What is expected:
Please reproduce exactly the line that contains "- Ensure the key file exists and is readable" and every line after it through the end of the records below, adding nothing else.

Information START

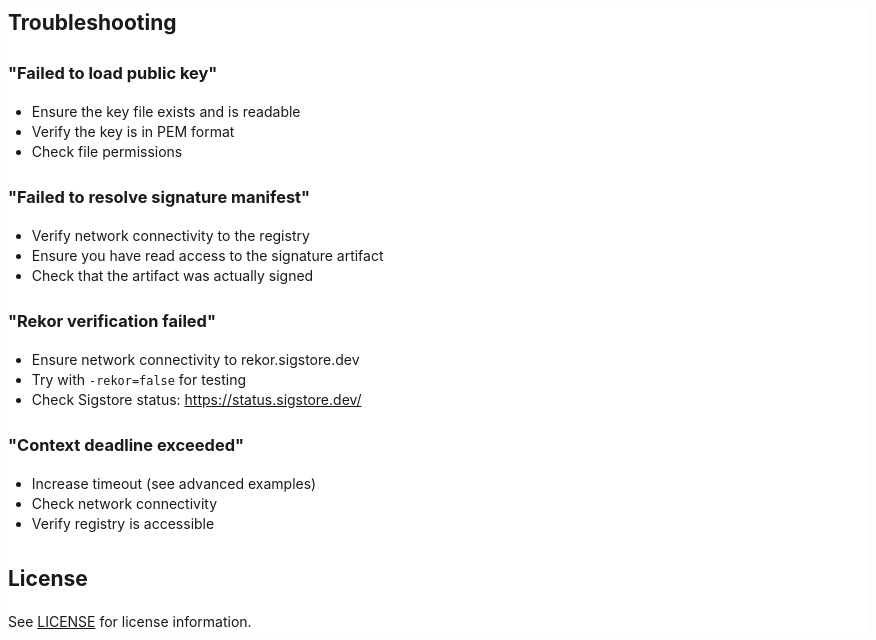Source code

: ## Troubleshooting

### "Failed to load public key"
- Ensure the key file exists and is readable
- Verify the key is in PEM format
- Check file permissions

### "Failed to resolve signature manifest"
- Verify network connectivity to the registry
- Ensure you have read access to the signature artifact
- Check that the artifact was actually signed

### "Rekor verification failed"
- Ensure network connectivity to rekor.sigstore.dev
- Try with `-rekor=false` for testing
- Check Sigstore status: https://status.sigstore.dev/

### "Context deadline exceeded"
- Increase timeout (see advanced examples)
- Check network connectivity
- Verify registry is accessible

## License

See [LICENSE](../../../LICENSE) for license information.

Information END

Answer space:
- Ensure the key file exists and is readable
- Verify the key is in PEM format
- Check file permissions

### "Failed to resolve signature manifest"
- Verify network connectivity to the registry
- Ensure you have read access to the signature artifact
- Check that the artifact was actually signed

### "Rekor verification failed"
- Ensure network connectivity to rekor.sigstore.dev
- Try with `-rekor=false` for testing
- Check Sigstore status: https://status.sigstore.dev/

### "Context deadline exceeded"
- Increase timeout (see advanced examples)
- Check network connectivity
- Verify registry is accessible

## License

See [LICENSE](../../../LICENSE) for license information.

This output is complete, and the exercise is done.